The report also shows that the sports market is one of the largest E&M segments for consumer spending in the country, after Internet access and television. Revenues generated by the sports market will grow from R13.9 billion in 2012 to an estimated R19.5 billion in 2017, a CAGR of 7.1% as the economy prompts larger sponsorship deals and media rights packages. Television is the second-largest segment in terms of consumer spending, with revenues projected to grow at a CAGR of 5.2% from R16.1 billion in 2012 to about R20.7 billion in 2017.
The reports argues that the slowest growing segment in the E&M industry will be consumer and educational books, with a 0.4% CAGR over the next five years. “Comparatively low literacy levels in the country (although they are rising) and the fact that books don’t cater for multiple languages in use in South Africa, continue to act as a barrier to further growth in this segment.
“Books are also subject to higher Value Added Tax (VAT) at 14% than in most other countries, which means that retail prices remain too high for the majority of South Africans. Magazines and newspapers sell at a much lower cost and are therefore more likely to be read by South Africans than books,” says Myburgh.
The report also shows that music is also a slow-growing segment (0.4% CAGR), with physical sales dropping quickly, but not yet being replaced by digital sales, despite the emergence of a number of new digital music services.
The report notes that aside from the Internet the fastest growth will also be seen in the video games segment. Growth here will be driven largely by mobile gaming, as comparatively lower levels of broadband will restrict the online gaming industry. Mobile gaming will be focused on smartphones, with tablets remaining a largely untapped market in the short-term due to their high purchase cost.

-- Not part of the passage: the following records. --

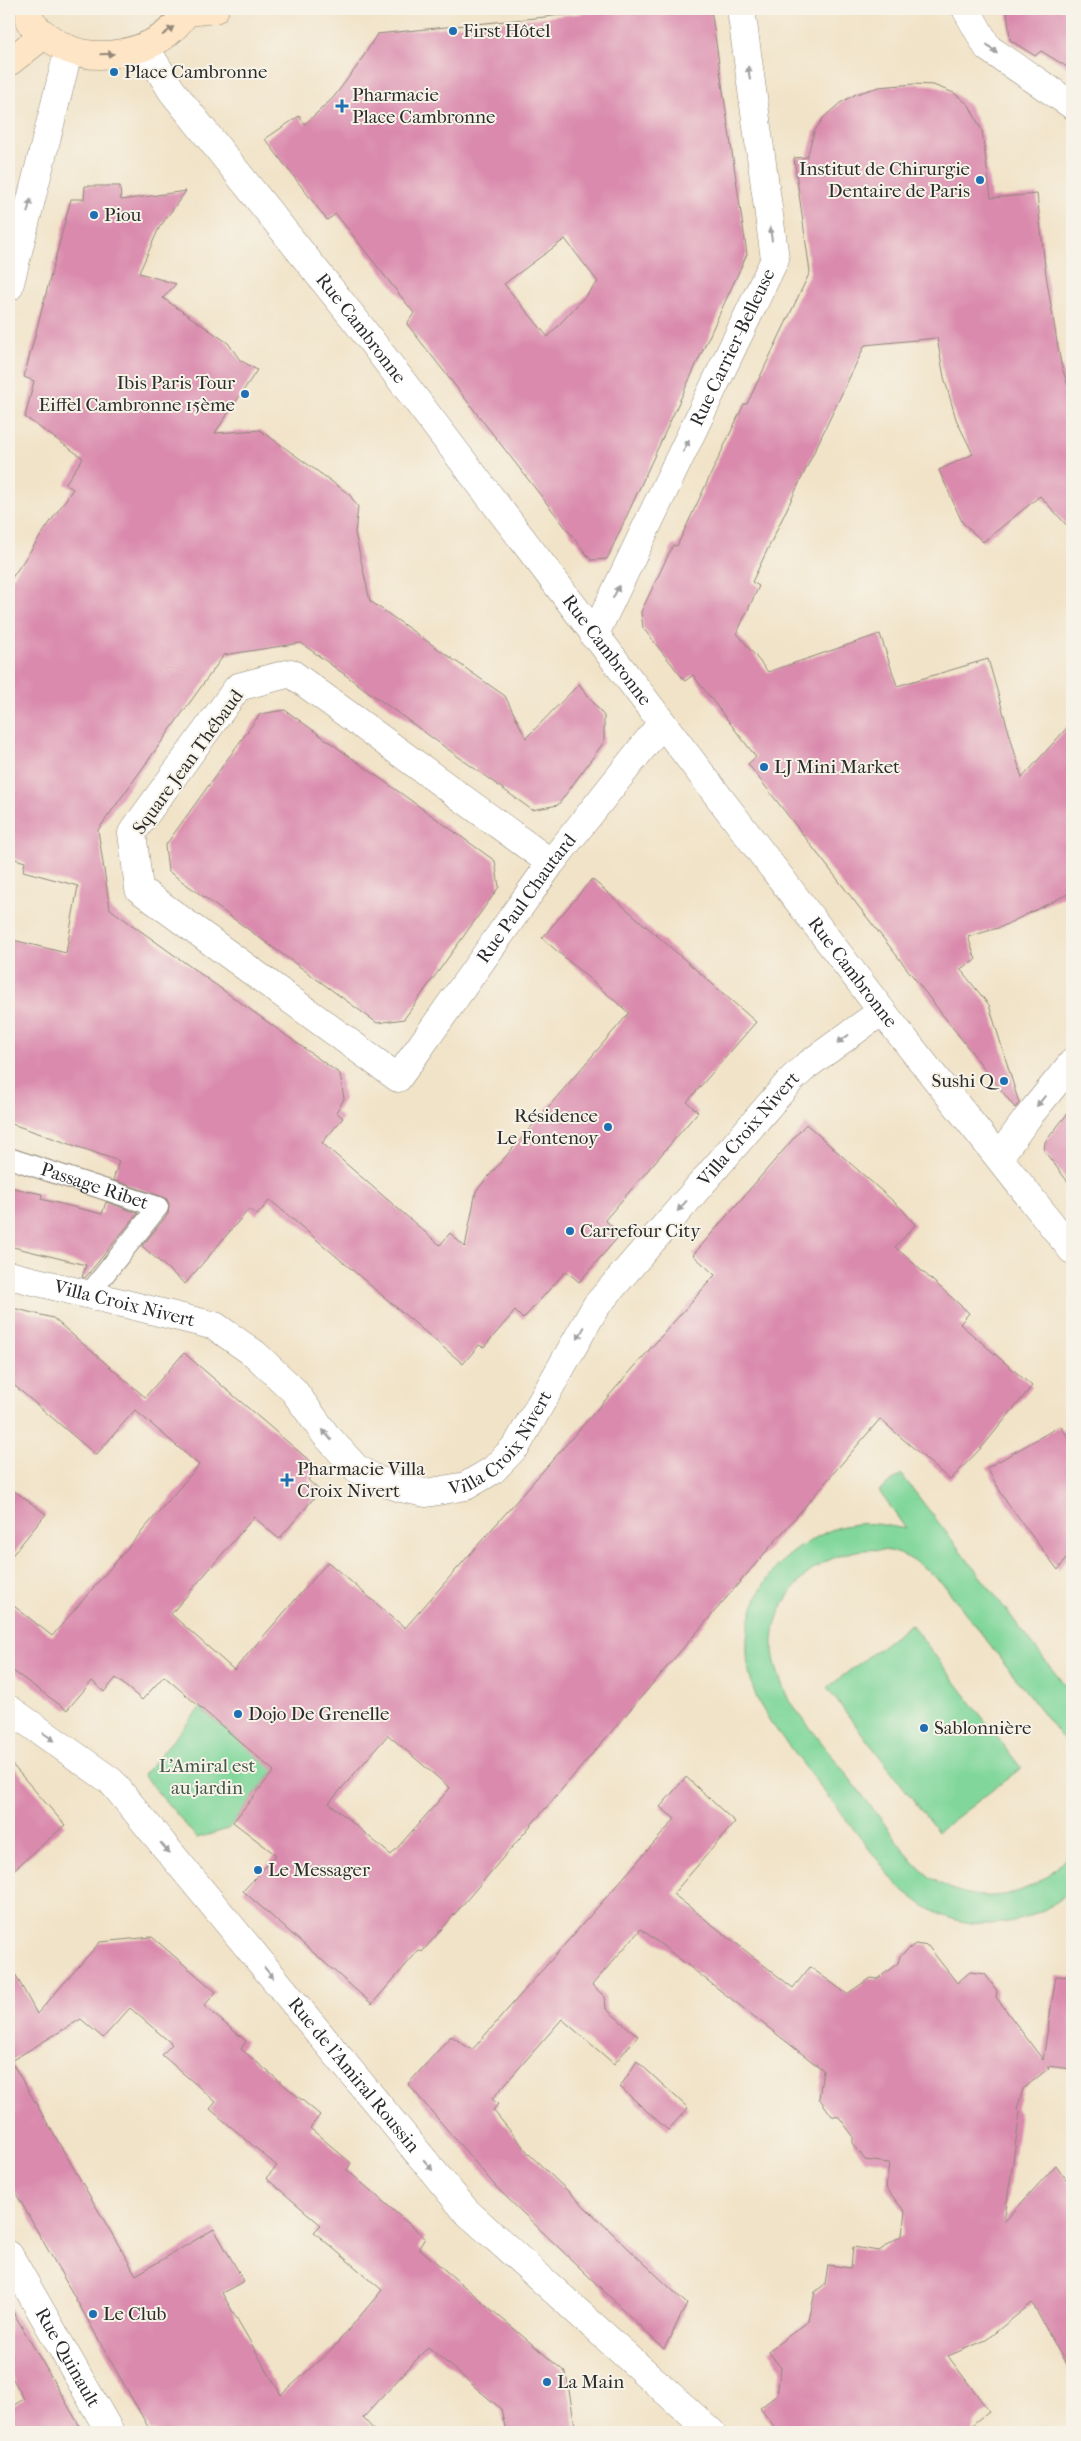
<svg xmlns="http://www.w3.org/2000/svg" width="1081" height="2441" viewBox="0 0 1081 2441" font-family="'IM FELL French Canon',serif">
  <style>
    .green { fill: #81d79b; stroke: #568163 }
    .building { fill: #da8bad; fill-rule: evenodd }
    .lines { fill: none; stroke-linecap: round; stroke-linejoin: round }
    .pedestrian-casing { stroke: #8e877a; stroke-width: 22 }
    .minor-casing { stroke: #8e877a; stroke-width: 29 }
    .tertiary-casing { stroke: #8e877a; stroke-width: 29 }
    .secondary-casing { stroke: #8e877a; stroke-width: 29 }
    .pedestrian { stroke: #fff; stroke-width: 20 }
    .minor { stroke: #fff; stroke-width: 28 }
    .tertiary { stroke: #fff; stroke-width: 28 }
    .secondary { stroke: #fde5c5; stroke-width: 28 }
    .oneway { fill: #948878 }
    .oneway2 { fill: #a0a0a0 }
    .poi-dot { fill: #1f6fb2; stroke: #f7f3e8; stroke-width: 2 }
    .labels { text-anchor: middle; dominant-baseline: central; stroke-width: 4; stroke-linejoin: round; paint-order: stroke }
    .poi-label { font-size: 19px; fill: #2b2b2b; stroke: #f7f3e8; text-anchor: start }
    .street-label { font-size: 19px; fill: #2b2b2b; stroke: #f7f3e8 }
    .park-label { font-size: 19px; fill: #405647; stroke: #f7f3e8 }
  </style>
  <rect width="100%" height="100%" fill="#f7f3e8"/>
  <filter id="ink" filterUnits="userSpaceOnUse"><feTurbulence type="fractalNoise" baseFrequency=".02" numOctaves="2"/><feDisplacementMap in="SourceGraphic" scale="10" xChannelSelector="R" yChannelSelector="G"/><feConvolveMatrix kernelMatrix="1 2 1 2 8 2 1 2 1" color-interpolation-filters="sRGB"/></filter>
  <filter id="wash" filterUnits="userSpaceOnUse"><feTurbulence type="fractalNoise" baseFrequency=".0096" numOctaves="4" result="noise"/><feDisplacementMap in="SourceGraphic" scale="20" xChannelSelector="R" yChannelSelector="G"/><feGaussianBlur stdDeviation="1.12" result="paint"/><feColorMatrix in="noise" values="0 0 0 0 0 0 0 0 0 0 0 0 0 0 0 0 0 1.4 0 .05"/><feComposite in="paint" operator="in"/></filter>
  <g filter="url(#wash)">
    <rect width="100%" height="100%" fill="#f1e3c8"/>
    <g class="green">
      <path d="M901,1474L1072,1695V1751L944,1585C929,1571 914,1558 894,1552C838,1539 778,1581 773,1639C771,1660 781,1682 789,1701C820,1740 850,1779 880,1818C897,1840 914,1869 939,1883C989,1910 1040,1894 1072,1850V1889C1040,1921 990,1933 947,1917C928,1911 913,1898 898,1886L771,1723C766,1714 760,1706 756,1696C735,1641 750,1579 802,1546C817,1537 832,1527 850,1525C869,1521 888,1526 906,1529L879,1491Z"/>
      <polygon points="911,1624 1021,1768 938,1832 827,1688"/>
      <polygon points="200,1708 245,1746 289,1751 228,1829 197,1838 143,1775"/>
    </g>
    <g id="blocks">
      <g class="building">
        <path d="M624,9H711L747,254L607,559L591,560L407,324L414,313L336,214L327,220L265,139L299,116L305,124L333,98L358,65L377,34ZM565,239L598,282L548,337L504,284Z"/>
        <polygon points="1007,9 1072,9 1072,70 1041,51 1035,56 1010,40"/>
        <polygon points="914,84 933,85 954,93 969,105 982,131 991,198 1037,194 1046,275 1057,342 1061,364 1072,399 1072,531 1040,496 983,542 962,522 939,470 973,454 956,419 944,377 937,338 865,345 752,582 759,586 737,633 768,672 880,634 897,686 988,659 1022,778 1072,722 1072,892 1001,927 968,937 976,960 960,969 989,1005 1019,1103 1015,1108 748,764 756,757 693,675 685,681 643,628 641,612 673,545 677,546 744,404 747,404 810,272 794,158 807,157 814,132 824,117 840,103 856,94 879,87"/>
        <polygon points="85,186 120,186 121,200 186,191 159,228 139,273 176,284 163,298 228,343 240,360 257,370 215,433 260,430 349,494 358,507 355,533 370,601 505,696 526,738 579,684 604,716 604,742 558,805 532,810 301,643 224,655 98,830 110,909 340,1074 344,1099 336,1112 343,1118 322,1143 440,1245 450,1233 465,1247 476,1191 629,1013 542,938 592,879 756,1022 687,1102 698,1112 605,1220 621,1234 579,1282 566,1271 523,1319 515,1311 484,1347 479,1345 463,1364 270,1200 257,1215 249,1209 185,1284 142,1246 168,1214 169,1204 166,1198 113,1180 119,1161 9,1123 9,939 66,953 78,886 23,871 25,862 9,857 9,582 73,489 65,484 83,458 25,417 34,381 24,377 71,199 84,199"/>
        <polygon points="285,710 495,861 499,887 404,1019 377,1023 168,871 165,846 260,714"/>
        <polygon points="1072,1108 1072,1187 1044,1151 1045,1142"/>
        <path d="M806,1124L903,1210L915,1225L895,1247L969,1313L960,1324L1032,1386L984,1445L950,1480L880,1419L422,1952L419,1950L372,2004L243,1891L276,1855L233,1822L274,1771L164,1676L142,1700L116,1678L104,1692L92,1681L67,1710L9,1668V1602L52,1636L199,1465L135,1410L96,1455L9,1381V1307L53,1318L145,1397L184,1353L318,1468L308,1480L320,1491L279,1539L254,1517L171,1614L234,1670L328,1562L405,1628L715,1275L693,1255ZM388,1735L450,1788L391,1855L329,1803Z"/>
        <polygon points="9,1187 42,1194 41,1199 102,1214 106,1202 138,1213 85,1278 82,1277 86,1265 9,1246"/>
        <polygon points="1060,1426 1072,1442 1072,1550 1058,1570 1007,1503 987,1468"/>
        <polygon points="9,1487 46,1514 9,1559"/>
        <polygon points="9,1761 65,1825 9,1874"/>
        <polygon points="686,1777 735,1822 673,1894 793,1988 810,1967 847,1994 870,1978 877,1979 898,1963 900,1956 915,1944 928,1946 957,1983 970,1972 985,1974 997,1991 996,1997 1043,2060 1056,1976 1072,1977 1072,2069 1047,2066 1049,2068 1023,2089 1017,2109 1020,2113 1004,2222 1056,2165 1072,2187 1072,2375 1032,2303 986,2340 948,2356 989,2411 974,2423 972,2432 825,2432 802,2428 797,2432 778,2432 760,2408 777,2395 781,2368 768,2351 809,2321 815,2292 825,2284 828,2265 851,2268 853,2247 879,2251 902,2235 905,2212 886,2188 889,2163 865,2160 853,2143 853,2136 839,2117 832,2116 819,2098 823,2070 641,1929 592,1985 605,1997 606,2009 638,2036 614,2064 562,2019 492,2099 498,2104 493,2110 530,2155 687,2304 664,2349 498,2189 408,2084 451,2036 472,2050 675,1819 660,1807"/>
        <path d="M152,1937L216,1992L204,2006L246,2041L241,2049L320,2115L310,2128L351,2163L347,2170L425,2238L419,2248L566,2373L576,2432H506L501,2409L428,2347L363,2418L376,2432H151L9,2181V1963L37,2014L100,1942ZM130,2008L172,2044L162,2055L216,2102L210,2109L277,2166L266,2178L321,2225L314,2232L382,2290L333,2348L281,2395L222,2293L244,2281L214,2229L136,2275L11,2061L81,2019L103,2038Z"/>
        <polygon points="637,2061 688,2108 668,2130 620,2087"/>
        <polygon points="9,2305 64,2399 83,2432 9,2432 9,2408 24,2399 9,2372"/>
      </g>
    </g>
  </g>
  <g filter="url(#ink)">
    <use href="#blocks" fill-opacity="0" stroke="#8e877a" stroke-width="1"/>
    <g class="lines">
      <defs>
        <g id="pedestrian">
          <path id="s1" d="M9,1158L158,1207L88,1295"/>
        </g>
        <g id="minor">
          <polyline points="966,9 988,48 1072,105"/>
          <path id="s2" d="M594,636L775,259L741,9"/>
          <path id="s3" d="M551,863L291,673L238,687L132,833L139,889L398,1078L551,863L662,723"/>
          <polyline points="999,1157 1028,1117 1072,1063"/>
          <path id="s4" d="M9,1275L215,1326L255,1354L294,1391L325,1434L356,1468L377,1480L401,1488L426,1493L466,1486L493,1470L517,1445L596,1306L790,1081L806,1066L882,1011"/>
          <path id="s5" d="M9,1709L111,1781L466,2211L711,2432"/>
          <path id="s6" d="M9,2255L110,2432"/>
        </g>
        <g id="tertiary">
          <path id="s7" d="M145,47L172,91L356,321L882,1011L1072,1250"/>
          <polyline points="9,287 69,49"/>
        </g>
        <g id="secondary">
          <path d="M29,9L30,22C41,33 53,42 68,49C100,62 147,53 172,29C178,24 182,17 187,12V9"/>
          <polyline points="187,12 215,9"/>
          <polyline points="9,62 44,35"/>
        </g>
      </defs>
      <use href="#pedestrian" class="pedestrian-casing"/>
      <use href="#minor" class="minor-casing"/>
      <use href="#tertiary" class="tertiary-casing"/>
      <use href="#secondary" class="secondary-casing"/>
      <use href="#pedestrian" class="pedestrian"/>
      <use href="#minor" class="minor"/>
      <use href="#tertiary" class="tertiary"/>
      <use href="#secondary" class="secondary"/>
    </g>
    <defs><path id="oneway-solid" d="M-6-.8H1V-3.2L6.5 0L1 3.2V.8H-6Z" transform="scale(1.25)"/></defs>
    <g class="oneway">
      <use href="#oneway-solid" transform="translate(168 31) rotate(-37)"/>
      <use href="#oneway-solid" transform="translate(107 54) rotate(-2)"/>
    </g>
    <g class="oneway2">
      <use href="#oneway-solid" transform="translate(992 49) rotate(42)"/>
      <use href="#oneway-solid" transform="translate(749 73) rotate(-98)"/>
      <use href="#oneway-solid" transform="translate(29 206) rotate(-76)"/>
      <use href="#oneway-solid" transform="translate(771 234) rotate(-98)"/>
      <use href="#oneway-solid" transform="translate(686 446) rotate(-64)"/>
      <use href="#oneway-solid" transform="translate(616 592) rotate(-64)"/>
      <use href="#oneway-solid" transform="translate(843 1039) rotate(144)"/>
      <use href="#oneway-solid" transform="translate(1041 1101) rotate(129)"/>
      <use href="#oneway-solid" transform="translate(682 1206) rotate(131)"/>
      <use href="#oneway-solid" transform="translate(581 1333) rotate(120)"/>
      <use href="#oneway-solid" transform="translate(327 1435) rotate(-130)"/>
      <use href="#oneway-solid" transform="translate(49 1737) rotate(35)"/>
      <use href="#oneway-solid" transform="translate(165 1848) rotate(50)"/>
      <use href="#oneway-solid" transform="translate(269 1973) rotate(50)"/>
      <use href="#oneway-solid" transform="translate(428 2165) rotate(50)"/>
    </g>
  </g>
  <g class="poi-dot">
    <circle cx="453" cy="31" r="5"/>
    <circle cx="114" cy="72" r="5"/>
    <path d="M339.5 98.5h5v5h5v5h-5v5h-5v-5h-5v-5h5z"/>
    <circle cx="980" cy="180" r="5"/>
    <circle cx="94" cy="215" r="5"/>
    <circle cx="245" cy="394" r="5"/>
    <circle cx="764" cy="767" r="5"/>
    <circle cx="1004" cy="1081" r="5"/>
    <circle cx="608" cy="1127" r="5"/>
    <circle cx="570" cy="1231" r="5"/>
    <path d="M284.5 1472.5h5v5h5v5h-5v5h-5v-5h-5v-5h5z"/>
    <circle cx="238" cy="1714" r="5"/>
    <circle cx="924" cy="1728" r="5"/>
    <circle cx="258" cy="1870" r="5"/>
    <circle cx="93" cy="2314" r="5"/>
    <circle cx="547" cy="2382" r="5"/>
  </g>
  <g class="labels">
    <g class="poi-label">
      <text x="463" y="31">First Hôtel</text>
      <text x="124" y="72">Place Cambronne</text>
      <text x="352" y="95">Pharmacie<tspan x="352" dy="22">Place Cambronne</tspan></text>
      <text x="970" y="169" text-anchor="end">Institut de Chirurgie<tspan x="970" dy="22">Dentaire de Paris</tspan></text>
      <text x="104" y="215">Piou</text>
      <text x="235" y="383" text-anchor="end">Ibis Paris Tour<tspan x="235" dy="22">Eiffel Cambronne 15ème</tspan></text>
      <text x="774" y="767">LJ Mini Market</text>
      <text x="994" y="1081" text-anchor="end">Sushi Q</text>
      <text x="598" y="1116" text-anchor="end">Résidence<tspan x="598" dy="22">Le Fontenoy</tspan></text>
      <text x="580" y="1231">Carrefour City</text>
      <text x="297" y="1469">Pharmacie Villa<tspan x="297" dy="22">Croix Nivert</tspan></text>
      <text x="248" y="1714">Dojo De Grenelle</text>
      <text x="934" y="1728">Sablonnière</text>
      <text x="268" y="1870">Le Messager</text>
      <text x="103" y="2314">Le Club</text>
      <text x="557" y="2382">La Main</text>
    </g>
    <g class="street-label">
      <text stroke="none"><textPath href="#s7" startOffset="355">Rue Cambronne</textPath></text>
      <text stroke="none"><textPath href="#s2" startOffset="320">Rue Carrier-Belleuse</textPath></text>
      <text stroke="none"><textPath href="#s7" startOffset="760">Rue Cambronne</textPath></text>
      <text transform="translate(188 762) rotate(-54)">Square Jean Thébaud</text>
      <text stroke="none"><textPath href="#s3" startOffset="1155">Rue Paul Chautard</textPath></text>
      <text stroke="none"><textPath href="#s7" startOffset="1165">Rue Cambronne</textPath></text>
      <text stroke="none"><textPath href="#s4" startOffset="989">Villa Croix Nivert</textPath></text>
      <text stroke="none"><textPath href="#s1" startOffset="90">Passage Ribet</textPath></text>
      <text stroke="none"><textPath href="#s4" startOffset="119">Villa Croix Nivert</textPath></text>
      <text stroke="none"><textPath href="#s4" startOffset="584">Villa Croix Nivert</textPath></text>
      <text stroke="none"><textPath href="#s5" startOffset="506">Rue de l'Amiral Roussin</textPath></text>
      <text stroke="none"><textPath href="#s6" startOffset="118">Rue Quinault</textPath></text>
    </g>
    <g class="park-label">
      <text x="207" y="1766">L'Amiral est<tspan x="207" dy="22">au jardin</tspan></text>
    </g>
  </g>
  <rect width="1081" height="2441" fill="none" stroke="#f7f3e8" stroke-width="30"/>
</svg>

Revenue flow from the film industry is also expected to grow in the wake of increased Internet access, with electronic home video (including box office) reaching R1 544 million in 2017 and accounting for 66% of the home video market (up from R816 million in 2012 and 49% of the home video market). Over-the-top (OTT) video services, which deliver video content through the Internet, are predicted to become an important part of the filmed entertainment market in the next five years.
Myburgh concludes that “The E&M industry in South Africa is well placed to benefit from the economic growth the country will experience in the next five years. While many mature countries – such as those in Western Europe – are seeing low levels of growth, the outlook for South Africa is more positive.
“As a result, with more consumers becoming connected (typically through their mobile devices) and with more disposable income available, the opportunities for those selling products and services both digital and physical will be significant. E&M businesses must continue to raise their games in agility to change in direct response to consumers’ expectation, while understanding that digital innovation become the new license to operate.”